### Task instructions
Render every line of source text in the entries below as a numbered list, leaving out blank lines and the pictures.

### Dataset entries
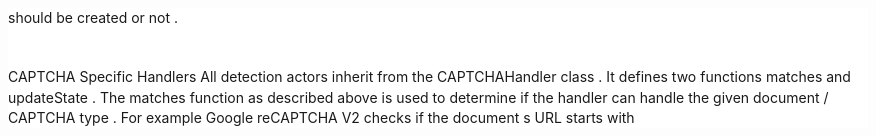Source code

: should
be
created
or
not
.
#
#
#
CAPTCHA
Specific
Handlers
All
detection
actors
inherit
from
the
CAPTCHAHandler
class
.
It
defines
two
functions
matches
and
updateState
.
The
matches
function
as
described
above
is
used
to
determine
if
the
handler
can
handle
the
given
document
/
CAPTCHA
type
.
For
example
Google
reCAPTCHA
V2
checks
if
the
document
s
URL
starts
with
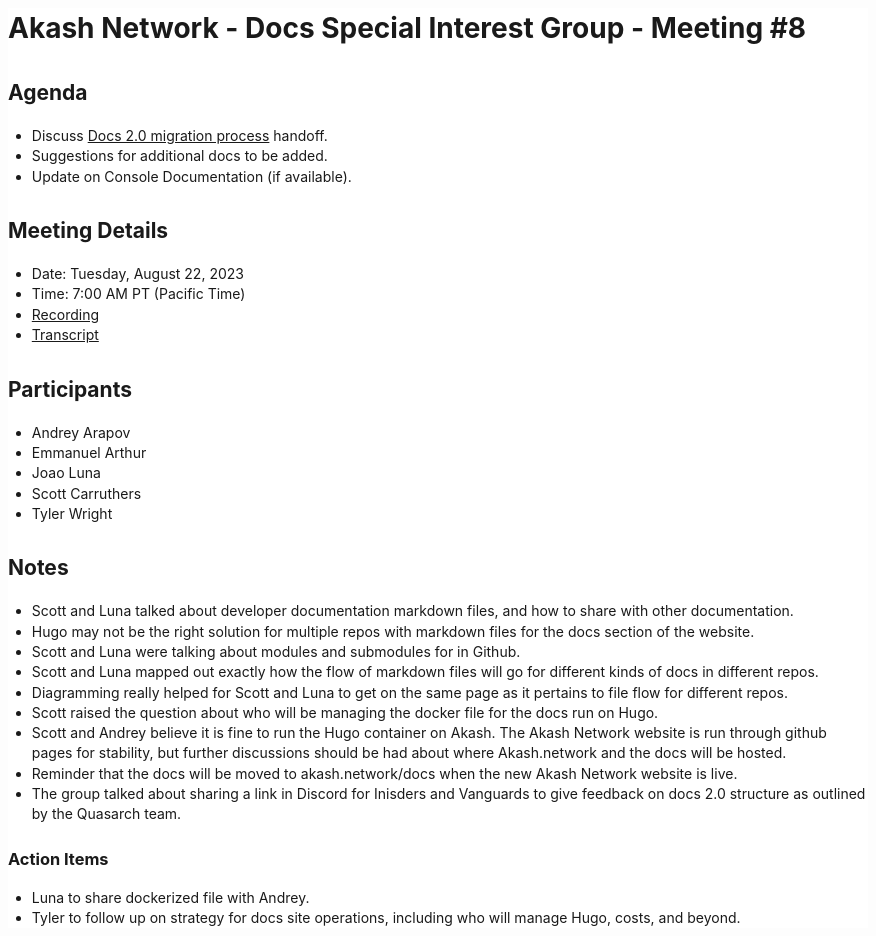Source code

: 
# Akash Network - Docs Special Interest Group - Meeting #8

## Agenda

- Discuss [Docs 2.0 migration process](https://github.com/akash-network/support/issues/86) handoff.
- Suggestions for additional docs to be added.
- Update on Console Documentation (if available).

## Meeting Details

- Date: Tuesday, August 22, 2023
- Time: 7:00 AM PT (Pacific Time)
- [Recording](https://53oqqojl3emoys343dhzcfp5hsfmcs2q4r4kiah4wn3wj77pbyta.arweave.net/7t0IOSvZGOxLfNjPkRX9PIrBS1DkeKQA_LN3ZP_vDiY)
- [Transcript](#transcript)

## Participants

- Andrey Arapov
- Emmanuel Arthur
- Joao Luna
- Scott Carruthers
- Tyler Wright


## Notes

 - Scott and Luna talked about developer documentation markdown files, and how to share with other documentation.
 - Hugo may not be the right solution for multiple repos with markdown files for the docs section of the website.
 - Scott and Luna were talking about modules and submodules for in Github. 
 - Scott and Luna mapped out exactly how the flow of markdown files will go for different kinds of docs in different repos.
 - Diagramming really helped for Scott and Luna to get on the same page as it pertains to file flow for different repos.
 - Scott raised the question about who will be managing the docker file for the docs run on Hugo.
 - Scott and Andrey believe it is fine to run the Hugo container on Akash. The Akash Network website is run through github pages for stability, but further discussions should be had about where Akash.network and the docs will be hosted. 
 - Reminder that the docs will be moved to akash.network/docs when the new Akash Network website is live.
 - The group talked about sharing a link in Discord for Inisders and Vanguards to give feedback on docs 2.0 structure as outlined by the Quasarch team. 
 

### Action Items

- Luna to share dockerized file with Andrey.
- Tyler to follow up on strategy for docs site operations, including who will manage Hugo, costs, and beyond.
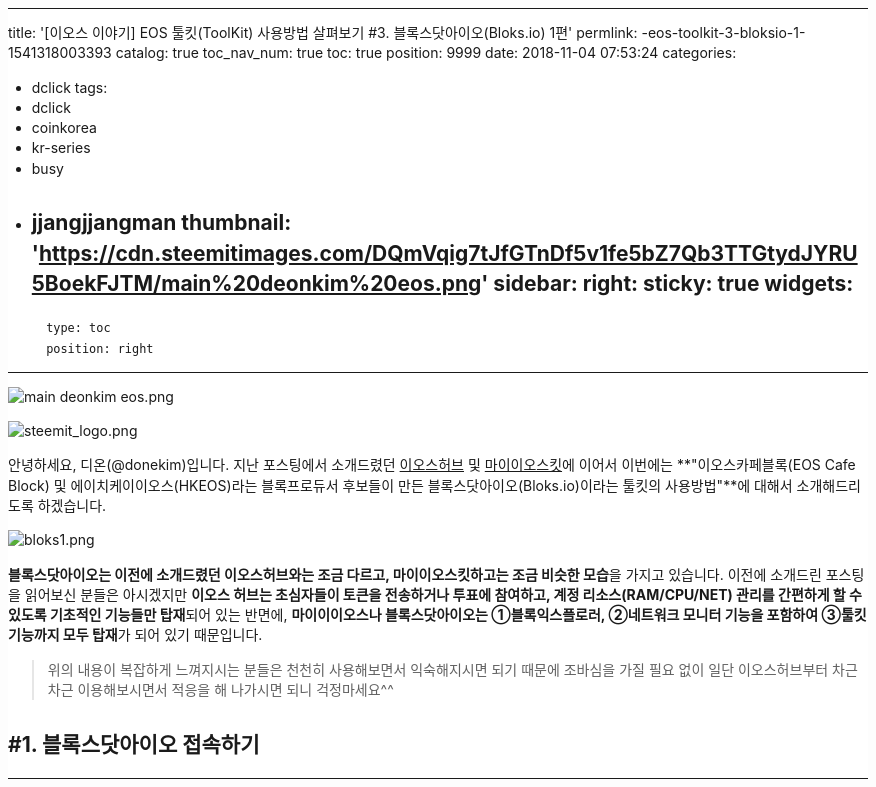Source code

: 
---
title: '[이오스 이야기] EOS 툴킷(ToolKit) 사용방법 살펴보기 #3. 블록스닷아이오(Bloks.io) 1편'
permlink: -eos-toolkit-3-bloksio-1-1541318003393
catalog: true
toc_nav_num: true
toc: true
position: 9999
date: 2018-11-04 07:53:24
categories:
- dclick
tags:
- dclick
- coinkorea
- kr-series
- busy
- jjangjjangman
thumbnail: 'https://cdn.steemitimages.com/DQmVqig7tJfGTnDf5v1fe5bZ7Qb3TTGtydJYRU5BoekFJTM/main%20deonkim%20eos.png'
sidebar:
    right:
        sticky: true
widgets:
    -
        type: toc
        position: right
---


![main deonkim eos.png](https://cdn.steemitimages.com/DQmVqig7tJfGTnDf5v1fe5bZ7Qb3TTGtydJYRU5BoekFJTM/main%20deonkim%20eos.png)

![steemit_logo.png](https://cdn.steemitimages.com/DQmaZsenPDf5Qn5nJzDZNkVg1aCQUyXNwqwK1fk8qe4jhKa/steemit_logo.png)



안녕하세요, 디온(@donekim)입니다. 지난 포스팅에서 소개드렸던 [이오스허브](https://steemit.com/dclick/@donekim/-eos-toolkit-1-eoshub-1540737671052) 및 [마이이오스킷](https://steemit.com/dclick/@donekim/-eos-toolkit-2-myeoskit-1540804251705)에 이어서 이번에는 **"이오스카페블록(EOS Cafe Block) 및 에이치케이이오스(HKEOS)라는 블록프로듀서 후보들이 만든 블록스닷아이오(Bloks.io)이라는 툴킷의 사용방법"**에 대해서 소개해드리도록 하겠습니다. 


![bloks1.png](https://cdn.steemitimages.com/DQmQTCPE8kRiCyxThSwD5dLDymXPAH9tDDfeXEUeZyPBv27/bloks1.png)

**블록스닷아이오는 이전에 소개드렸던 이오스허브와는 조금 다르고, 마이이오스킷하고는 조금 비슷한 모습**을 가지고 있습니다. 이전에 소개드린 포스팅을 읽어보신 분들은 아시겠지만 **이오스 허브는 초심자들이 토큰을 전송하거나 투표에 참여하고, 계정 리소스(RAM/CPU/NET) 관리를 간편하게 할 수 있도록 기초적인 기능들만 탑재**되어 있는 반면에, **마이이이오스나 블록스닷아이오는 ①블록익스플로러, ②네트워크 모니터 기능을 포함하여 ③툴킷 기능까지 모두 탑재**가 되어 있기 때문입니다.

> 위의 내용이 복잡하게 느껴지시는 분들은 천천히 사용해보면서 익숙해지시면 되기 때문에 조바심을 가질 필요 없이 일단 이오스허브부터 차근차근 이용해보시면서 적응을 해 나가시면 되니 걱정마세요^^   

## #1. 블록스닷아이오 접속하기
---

### Solution
1. Source code
2. : should
3. be
4. created
5. or
6. not
7. .
8. #
9. #
10. #
11. CAPTCHA
12. Specific
13. Handlers
14. All
15. detection
16. actors
17. inherit
18. from
19. the
20. CAPTCHAHandler
21. class
22. .
23. It
24. defines
25. two
26. functions
27. matches
28. and
29. updateState
30. .
31. The
32. matches
33. function
34. as
35. described
36. above
37. is
38. used
39. to
40. determine
41. if
42. the
43. handler
44. can
45. handle
46. the
47. given
48. document
49. /
50. CAPTCHA
51. type
52. .
53. For
54. example
55. Google
56. reCAPTCHA
57. V2
58. checks
59. if
60. the
61. document
62. s
63. URL
64. starts
65. with
66. Source code
67. : 
68. # Akash Network - Docs Special Interest Group - Meeting #8
69. ## Agenda
70. - Discuss [Docs 2.0 migration process](https://github.com/akash-network/support/issues/86) handoff.
71. - Suggestions for additional docs to be added.
72. - Update on Console Documentation (if available).
73. ## Meeting Details
74. - Date: Tuesday, August 22, 2023
75. - Time: 7:00 AM PT (Pacific Time)
76. - [Recording](https://53oqqojl3emoys343dhzcfp5hsfmcs2q4r4kiah4wn3wj77pbyta.arweave.net/7t0IOSvZGOxLfNjPkRX9PIrBS1DkeKQA_LN3ZP_vDiY)
77. - [Transcript](#transcript)
78. ## Participants
79. - Andrey Arapov
80. - Emmanuel Arthur
81. - Joao Luna
82. - Scott Carruthers
83. - Tyler Wright
84. ## Notes
85.  - Scott and Luna talked about developer documentation markdown files, and how to share with other documentation.
86.  - Hugo may not be the right solution for multiple repos with markdown files for the docs section of the website.
87.  - Scott and Luna were talking about modules and submodules for in Github. 
88.  - Scott and Luna mapped out exactly how the flow of markdown files will go for different kinds of docs in different repos.
89.  - Diagramming really helped for Scott and Luna to get on the same page as it pertains to file flow for different repos.
90.  - Scott raised the question about who will be managing the docker file for the docs run on Hugo.
91.  - Scott and Andrey believe it is fine to run the Hugo container on Akash. The Akash Network website is run through github pages for stability, but further discussions should be had about where Akash.network and the docs will be hosted. 
92.  - Reminder that the docs will be moved to akash.network/docs when the new Akash Network website is live.
93.  - The group talked about sharing a link in Discord for Inisders and Vanguards to give feedback on docs 2.0 structure as outlined by the Quasarch team. 
94. ### Action Items
95. - Luna to share dockerized file with Andrey.
96. - Tyler to follow up on strategy for docs site operations, including who will manage Hugo, costs, and beyond.
97. Source code
98. : 
99. ---
100. title: '[이오스 이야기] EOS 툴킷(ToolKit) 사용방법 살펴보기 #3. 블록스닷아이오(Bloks.io) 1편'
101. permlink: -eos-toolkit-3-bloksio-1-1541318003393
102. catalog: true
103. toc_nav_num: true
104. toc: true
105. position: 9999
106. date: 2018-11-04 07:53:24
107. categories:
108. - dclick
109. tags:
110. - dclick
111. - coinkorea
112. - kr-series
113. - busy
114. - jjangjjangman
115. thumbnail: 'https://cdn.steemitimages.com/DQmVqig7tJfGTnDf5v1fe5bZ7Qb3TTGtydJYRU5BoekFJTM/main%20deonkim%20eos.png'
116. sidebar:
117.     right:
118.         sticky: true
119. widgets:
120.     -
121.         type: toc
122.         position: right
123. ---
124. ![main deonkim eos.png](https://cdn.steemitimages.com/DQmVqig7tJfGTnDf5v1fe5bZ7Qb3TTGtydJYRU5BoekFJTM/main%20deonkim%20eos.png)
125. ![steemit_logo.png](https://cdn.steemitimages.com/DQmaZsenPDf5Qn5nJzDZNkVg1aCQUyXNwqwK1fk8qe4jhKa/steemit_logo.png)
126. 안녕하세요, 디온(@donekim)입니다. 지난 포스팅에서 소개드렸던 [이오스허브](https://steemit.com/dclick/@donekim/-eos-toolkit-1-eoshub-1540737671052) 및 [마이이오스킷](https://steemit.com/dclick/@donekim/-eos-toolkit-2-myeoskit-1540804251705)에 이어서 이번에는 **"이오스카페블록(EOS Cafe Block) 및 에이치케이이오스(HKEOS)라는 블록프로듀서 후보들이 만든 블록스닷아이오(Bloks.io)이라는 툴킷의 사용방법"**에 대해서 소개해드리도록 하겠습니다. 
127. ![bloks1.png](https://cdn.steemitimages.com/DQmQTCPE8kRiCyxThSwD5dLDymXPAH9tDDfeXEUeZyPBv27/bloks1.png)
128. **블록스닷아이오는 이전에 소개드렸던 이오스허브와는 조금 다르고, 마이이오스킷하고는 조금 비슷한 모습**을 가지고 있습니다. 이전에 소개드린 포스팅을 읽어보신 분들은 아시겠지만 **이오스 허브는 초심자들이 토큰을 전송하거나 투표에 참여하고, 계정 리소스(RAM/CPU/NET) 관리를 간편하게 할 수 있도록 기초적인 기능들만 탑재**되어 있는 반면에, **마이이이오스나 블록스닷아이오는 ①블록익스플로러, ②네트워크 모니터 기능을 포함하여 ③툴킷 기능까지 모두 탑재**가 되어 있기 때문입니다.
129. > 위의 내용이 복잡하게 느껴지시는 분들은 천천히 사용해보면서 익숙해지시면 되기 때문에 조바심을 가질 필요 없이 일단 이오스허브부터 차근차근 이용해보시면서 적응을 해 나가시면 되니 걱정마세요^^   
130. ## #1. 블록스닷아이오 접속하기
131. ---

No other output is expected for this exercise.